21 March 2008
Beijing (dpa) – Chinese police said they shot protesters during violent Tibet-related unrest in the south-western province of Sichuan, the official news agency Xinhua reported Friday, in the first admission by government authorities that guns were used against Tibetan protesters.
Police opened fire in self-defence during unrest Sunday in the town of Aba, where members of China’s Tibetan minority live, Xinhua said, citing police sources.
In an initial report, Xinhua said four people were killed but later corrected the story to say four people were injured by the gunshots.
Authorities had previously insisted that Chinese security forces had not used any lethal weapons. The spokesman for China’s Foreign Affairs Ministry on Thursday denied that security forces had used guns to quell Tibetan independence protests outside the Tibet Autonomous Region.
"They showed maximum restraint," Qin Gang said when asked about the reaction of paramilitary police to widespread protests in Sichuan, the neighbouring province of Gansu and other Tibetan areas.
"They did not use or take any lethal weapons," Qin told reporters.
However, a source in Aba town told Deutsche Presse-Agentur dpa that 13 Tibetans, including an 8-year-old, were shot dead during clashes March 14 and five more were killed March 15. A Tibetan exile group said troops had shot dead 39 people in Aba prefecture.
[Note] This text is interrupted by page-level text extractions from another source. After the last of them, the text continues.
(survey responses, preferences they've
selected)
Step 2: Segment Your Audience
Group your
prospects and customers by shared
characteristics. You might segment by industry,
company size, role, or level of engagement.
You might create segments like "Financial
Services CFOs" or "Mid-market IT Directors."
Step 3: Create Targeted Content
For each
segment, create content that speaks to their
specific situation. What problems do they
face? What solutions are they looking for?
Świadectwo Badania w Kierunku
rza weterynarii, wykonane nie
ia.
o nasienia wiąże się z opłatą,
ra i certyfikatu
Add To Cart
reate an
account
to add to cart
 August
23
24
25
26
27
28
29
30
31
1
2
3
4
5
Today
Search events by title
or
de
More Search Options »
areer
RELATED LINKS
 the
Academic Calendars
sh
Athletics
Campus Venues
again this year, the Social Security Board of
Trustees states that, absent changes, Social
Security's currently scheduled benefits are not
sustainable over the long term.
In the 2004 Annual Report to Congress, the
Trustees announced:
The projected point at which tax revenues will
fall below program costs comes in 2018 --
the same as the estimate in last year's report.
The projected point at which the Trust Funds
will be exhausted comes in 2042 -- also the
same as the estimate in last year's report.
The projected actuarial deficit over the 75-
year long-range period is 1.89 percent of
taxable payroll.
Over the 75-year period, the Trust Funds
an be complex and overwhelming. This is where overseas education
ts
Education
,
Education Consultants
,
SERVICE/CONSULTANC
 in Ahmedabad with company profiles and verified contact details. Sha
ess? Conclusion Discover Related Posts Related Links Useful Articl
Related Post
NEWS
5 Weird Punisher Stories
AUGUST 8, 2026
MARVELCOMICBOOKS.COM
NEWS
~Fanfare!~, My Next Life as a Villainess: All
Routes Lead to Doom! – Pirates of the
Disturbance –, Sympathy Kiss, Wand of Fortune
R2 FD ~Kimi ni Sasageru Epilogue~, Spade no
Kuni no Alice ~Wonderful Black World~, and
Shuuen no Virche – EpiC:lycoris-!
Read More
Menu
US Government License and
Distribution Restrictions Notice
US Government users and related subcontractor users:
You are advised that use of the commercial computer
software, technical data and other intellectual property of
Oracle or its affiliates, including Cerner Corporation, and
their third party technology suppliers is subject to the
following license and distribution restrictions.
The Xinhua report said police fired shots Sunday after demonstrators attacked officers with knives and tried to take away their weapons.
Police first fired warning shots but were attacked again, an official with the local public security bureau said.
"Police were forced to fire in self-defence," the official said, adding that the injured ran away with other protesters.
A police station was burned and police cars were destroyed during the unrest, the report said.
The central government has confirmed only 13 deaths in the demonstrations, apparently all non-Tibetans, during rioting March 14 in the Tibetan capital of Lhasa. It earlier denied opening fire on protesters there.
The India-based Tibetan government in exile said it had confirmed the death of at least 80 people in Lhasa.
Protests by Tibetans in China and other countries began March 10, the 49th anniversary of a failed uprising in Tibet against Chinese rule.